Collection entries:

▼

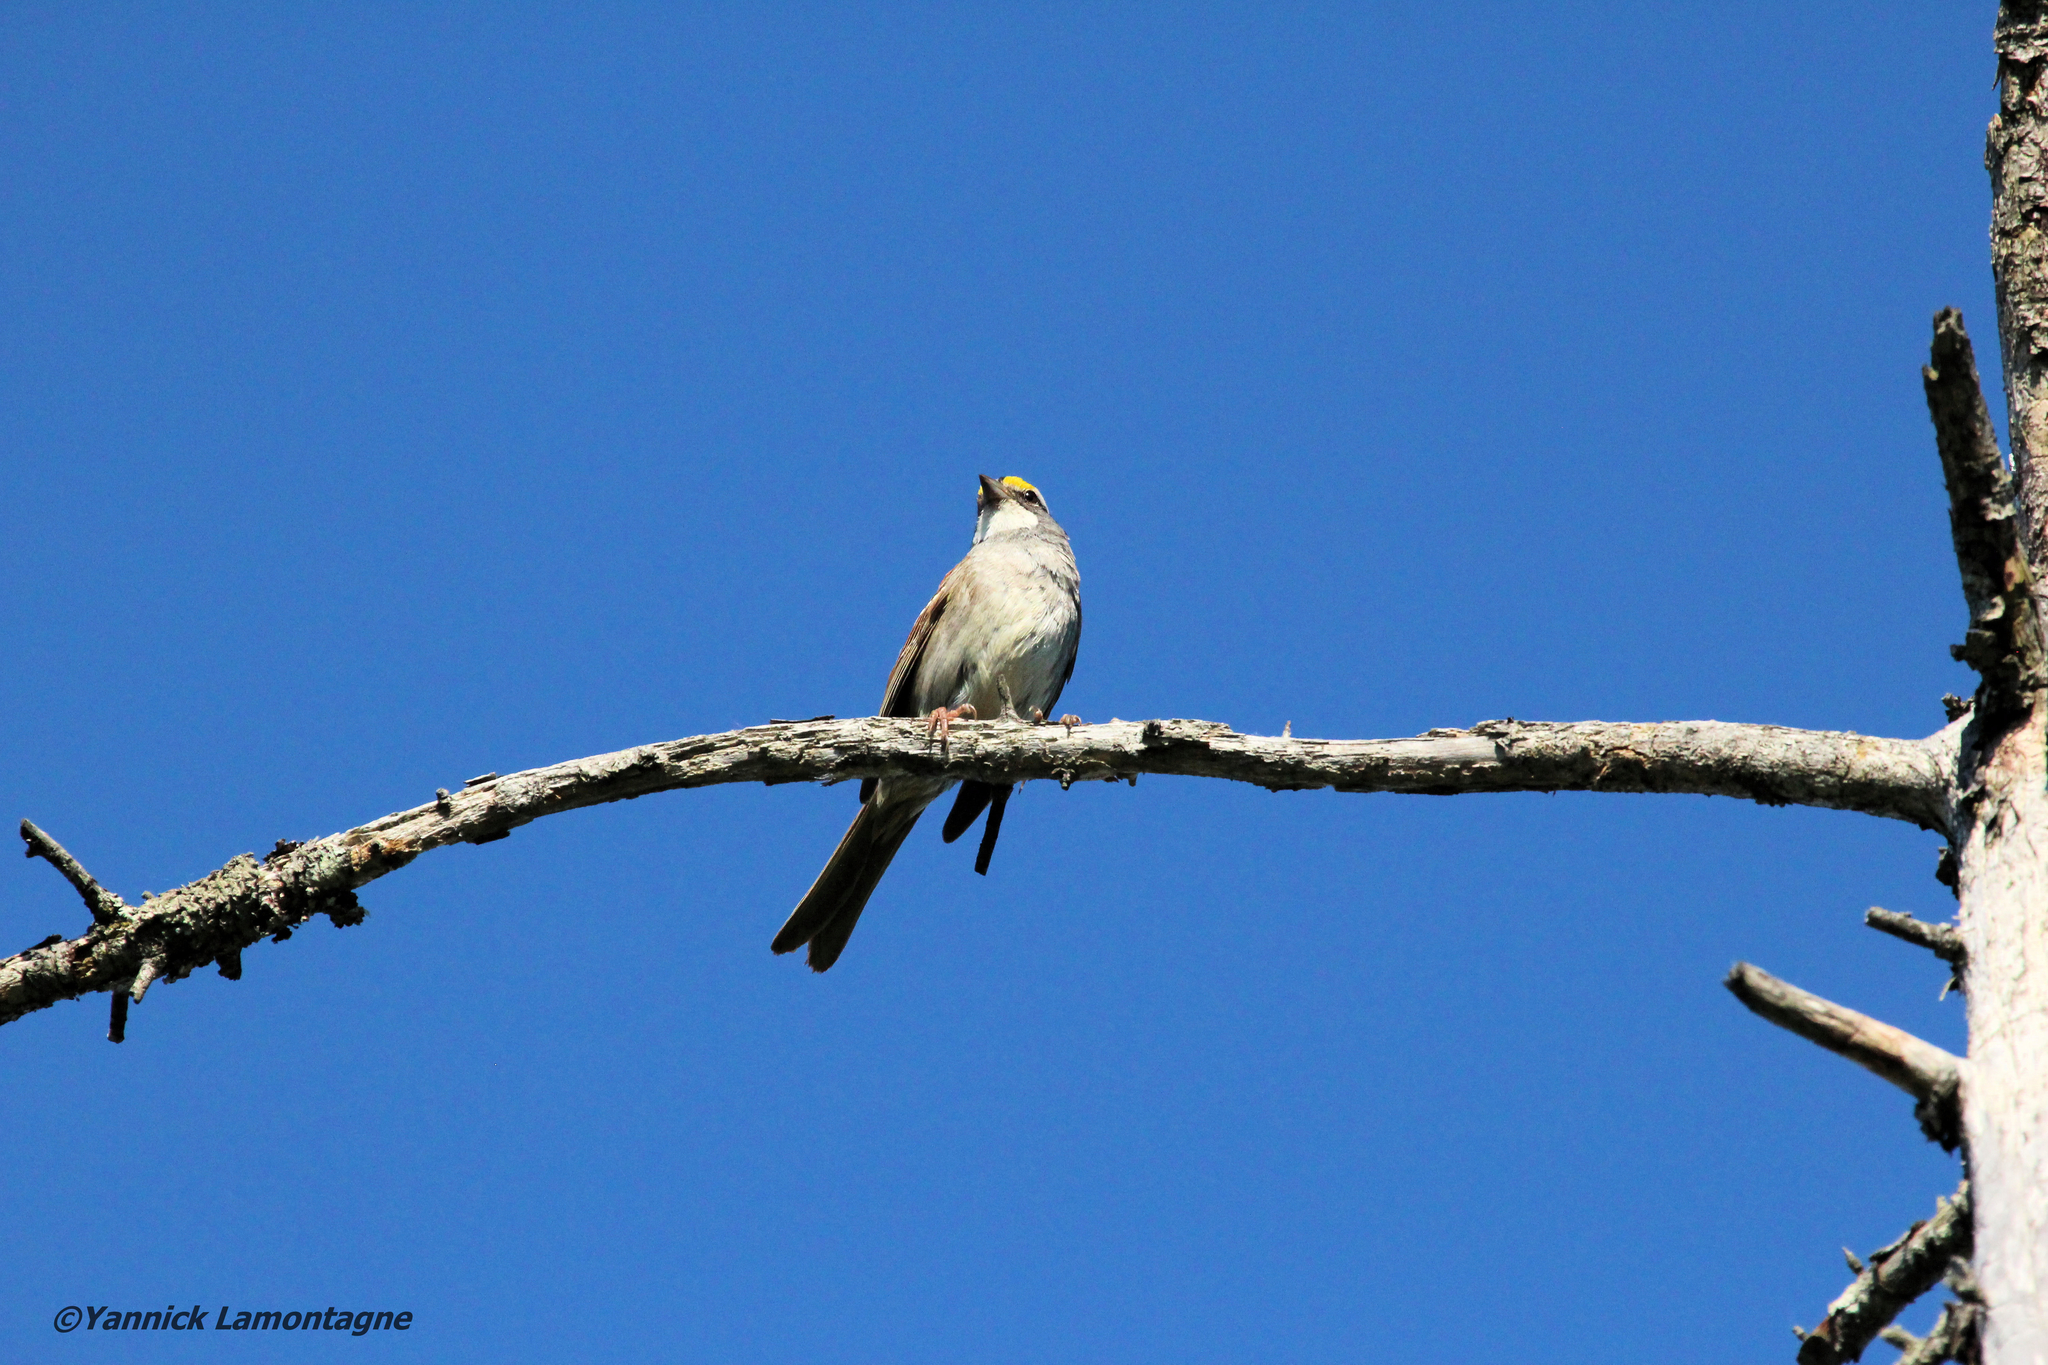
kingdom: Animalia
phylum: Chordata
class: Aves
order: Passeriformes
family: Passerellidae
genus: Zonotrichia
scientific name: Zonotrichia albicollis
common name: White-throated sparrow
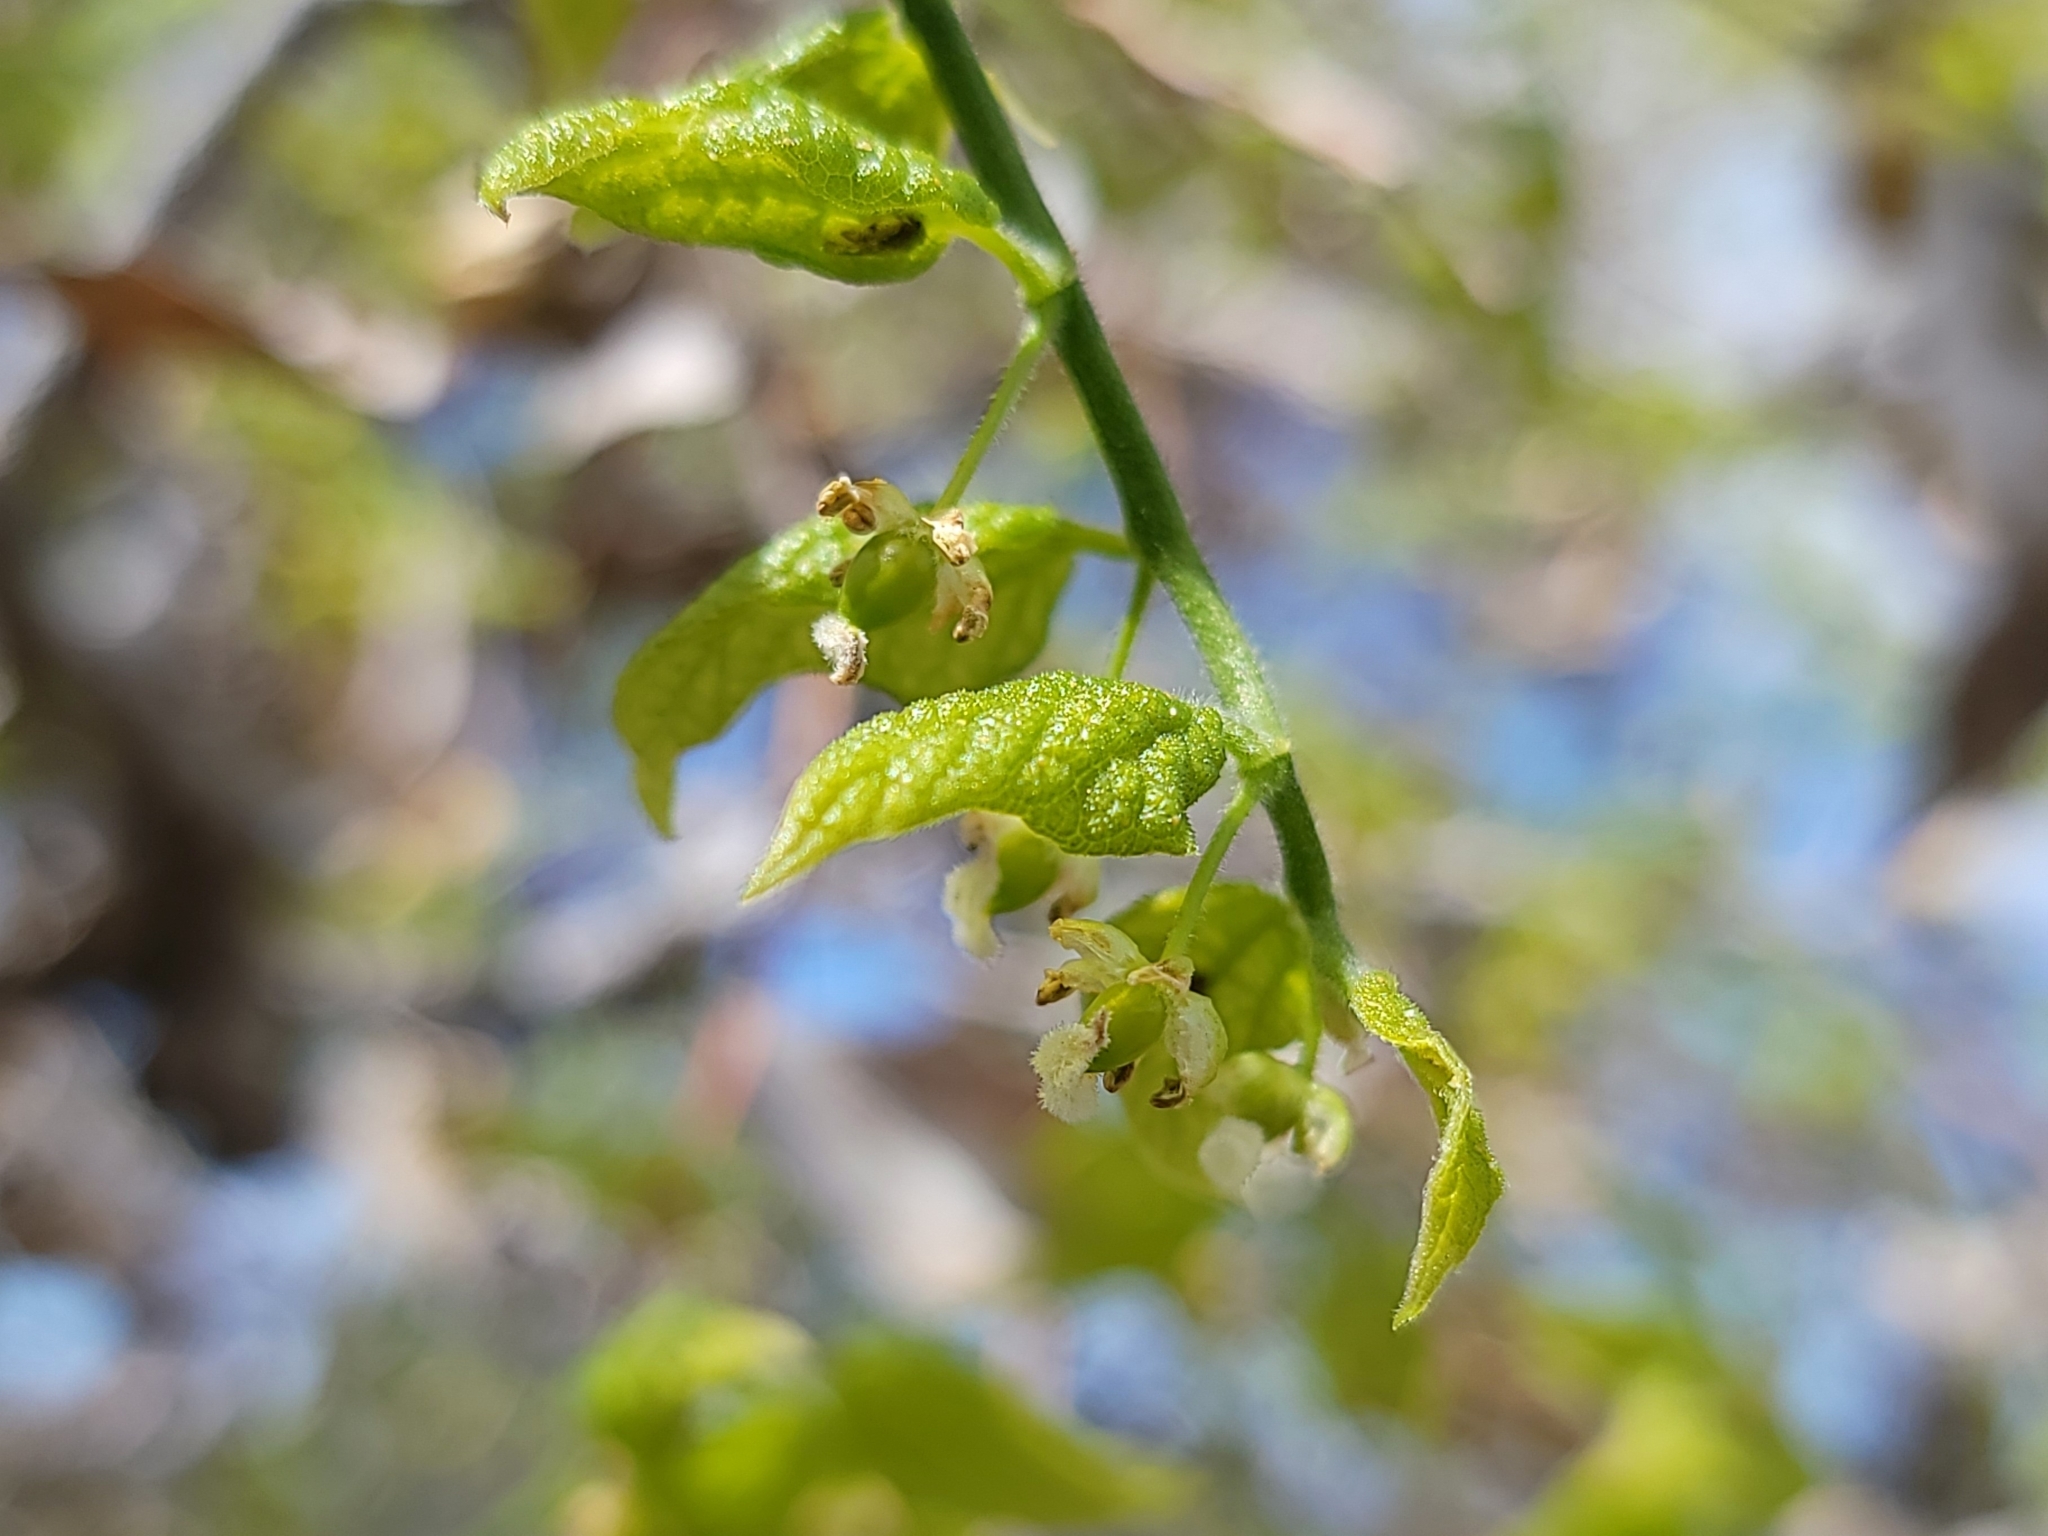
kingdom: Plantae
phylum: Tracheophyta
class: Magnoliopsida
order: Rosales
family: Cannabaceae
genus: Celtis
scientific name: Celtis reticulata
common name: Netleaf hackberry
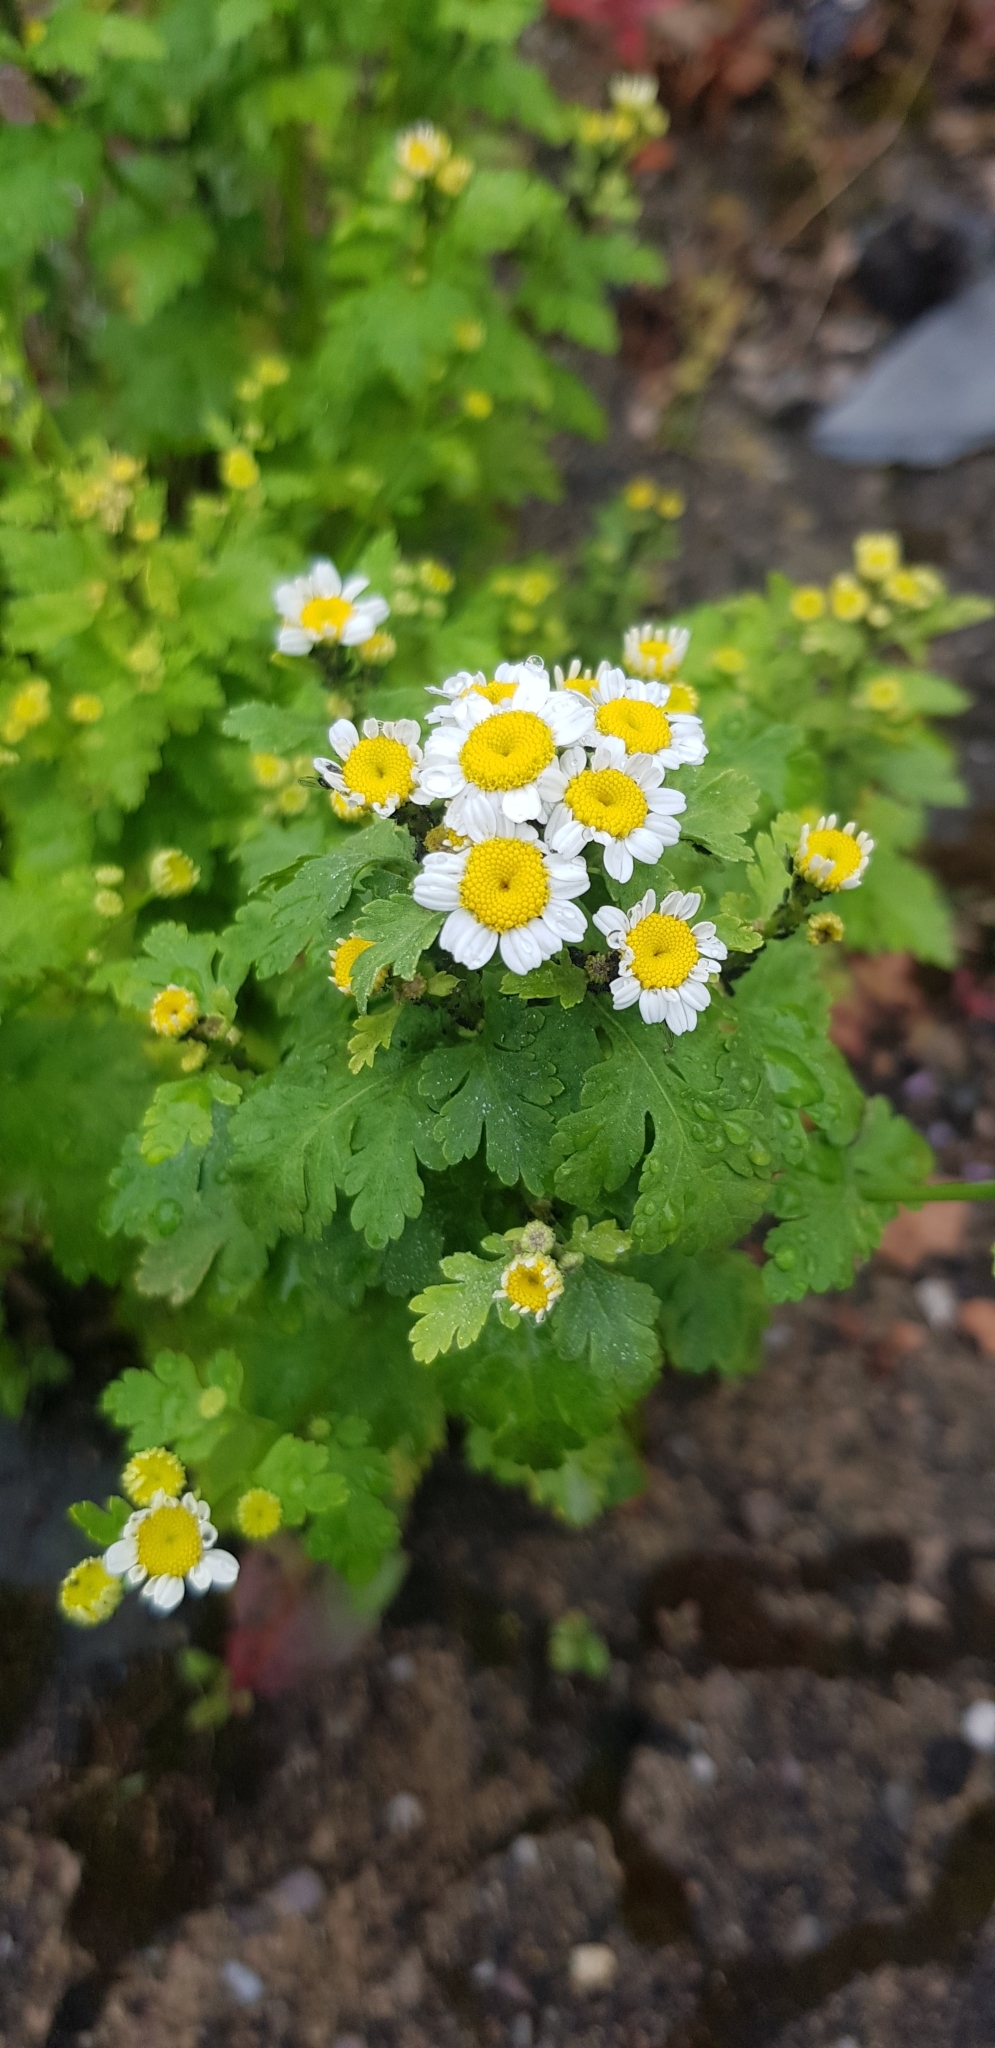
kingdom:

▲

▶ **Exercise instructions**
Rewrite everything from the line containing "common name: White-throated sparrow" down to the end of the records, changing "scientific name" to "binomial name" and keeping all else the same. Leave the pictures out of your answer.

▶ **Result below**
common name: White-throated sparrow
kingdom: Plantae
phylum: Tracheophyta
class: Magnoliopsida
order: Rosales
family: Cannabaceae
genus: Celtis
binomial name: Celtis reticulata
common name: Netleaf hackberry
kingdom:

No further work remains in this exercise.